Wednesday, May 8: With local newspapers reporting that “yelling Negro mobs flooded 19th and 20th Streets…shoving white people off the sidewalk and bullying their way in and out of department stores,” King announces, over Shuttlesworth’s objections, that demonstrations will be suspended for 24 hours. Still, Shuttlesworth tells the press that, “We do believe that honest efforts to negotiate in good faith are underway.” In an attempt to derail the negotiations, Connor has King and Rev. Ralph Abernathy arrested on an outstanding warrant for contempt of court, but they are quickly released when A.G. Gaston personally pays their $5,000 bond.
Thursday, May 9: Gov. Wallace issues a statement: “I regret President Kennedy’s statement which in substance says the people of Birmingham have inflicted abuse on the Negroes.” Wallace pledges to keep the state troopers in Birmingham for “as long as…the police commissioner is of the opinion they are needed to enforce law and order and to prevent violence.”
Friday, May 10: A truce is reached. Mediated by Burke Marshall, the settlement between the Movement and white business leaders is announced at a press conference held by King, Shuttlesworth and Abernathy in the parking lot of the A.G. Gaston Motel. Among the key terms of the agreement: Dining establishments will be desegregated within 90 days of the Alabama Supreme Court’s decision on the validity of Birmingham’s new government, regardless of which government is seated; “White” and “Colored” signs will be removed from drinking fountains and restrooms within 30 days of the agreement, and fitting rooms at department stores will be desegregated; retail “employment opportunities for Negroes will be upgraded” with at least one Negro salesperson to be hired within 60 days.
Shuttlesworth, who leaves his hospital bed to attend the press conference, is not satisfied with the outcome, but tells the media that Birmingham has “reached an accord with its conscience,” and that there is no “necessity for further demonstrations.” Mayor Art Hanes calls the white leaders who participated in the negotiations “gutless traitors.”

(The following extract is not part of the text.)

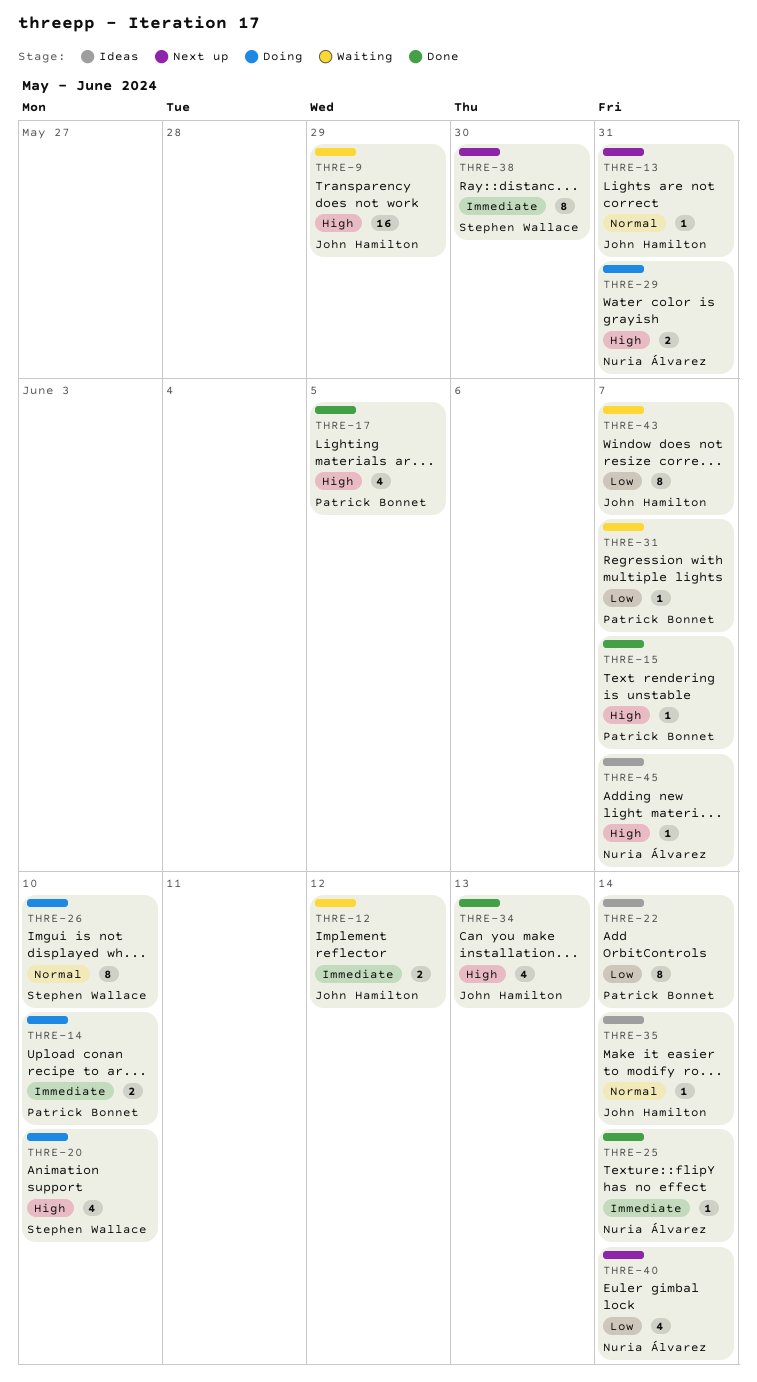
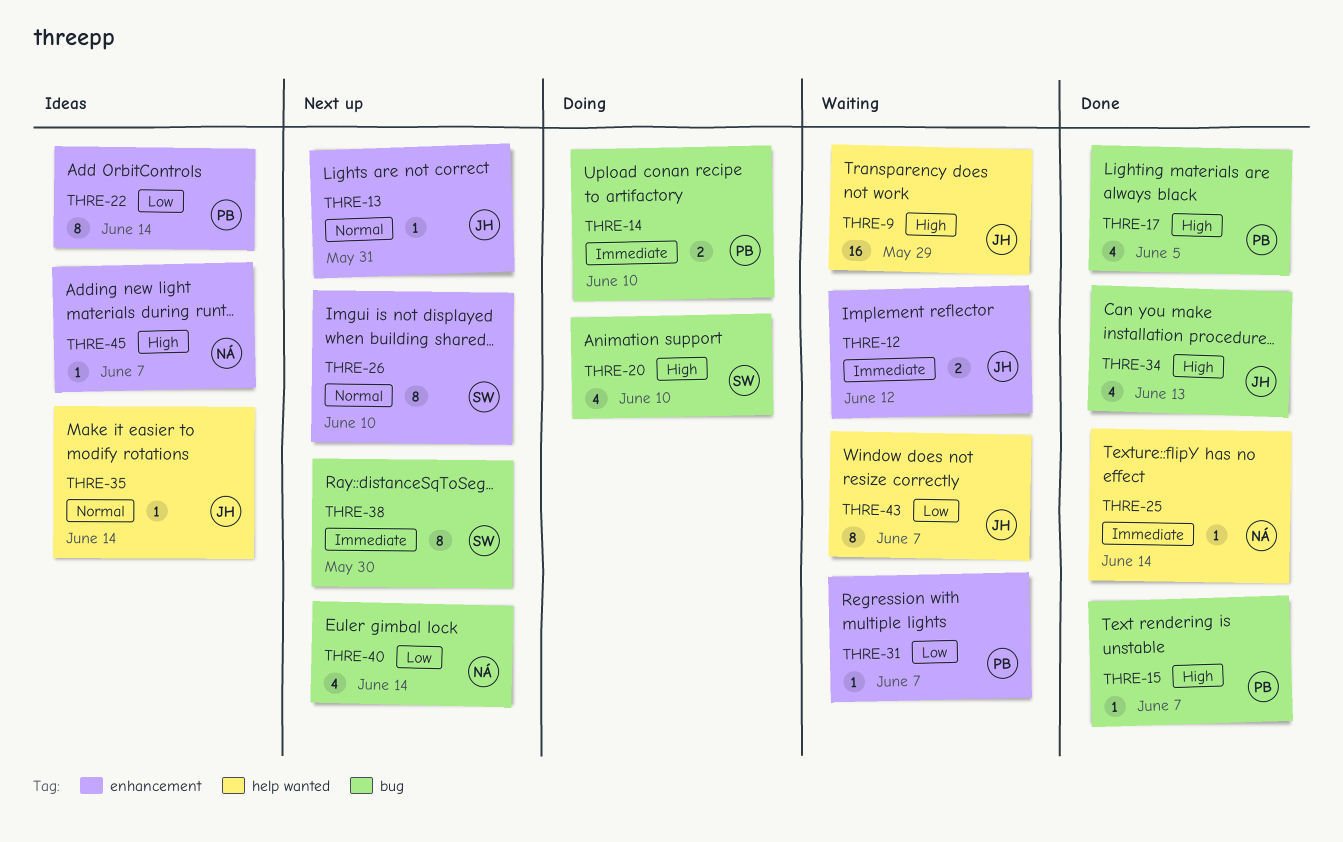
THRE-26, status: Doing -> Next up
THRE-29: present -> none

Saturday, May 11: The Ku Klux Klan bombs the A.G. Gaston Motel and the Ensley home of Rev. A.D. King, Martin Luther King’s brother.
Sunday, May 12: President Kennedy orders federal troops to Birmingham, and cautions Gov. Wallace that he now is committed to take whatever actions are necessary to support civil rights for blacks.
Progress at hand
The last of the pivotal “12 days in May” came on Thursday, the 23rd, when the Alabama Supreme Court ruled against Connor, Hanes and Waggoner. The old guard left City Hall, clearing the way for the new mayor and council.
With the change in government, and as promised in the “Accord of Conscience,” changes began to come in Birmingham. On July 16, Mayor Boutwell named a biracial committee to advise and monitor the city’s progress toward integration. A week later, the City Council repealed all of Birmingham’s segregation ordinances. On July 30, lunch counters were officially desegregated. When students returned to class for the academic year that fall, Graymont Elementary became the first Birmingham school to be desegregated.
Bull Connor was gone. Progress was at hand. But the violence did not stop.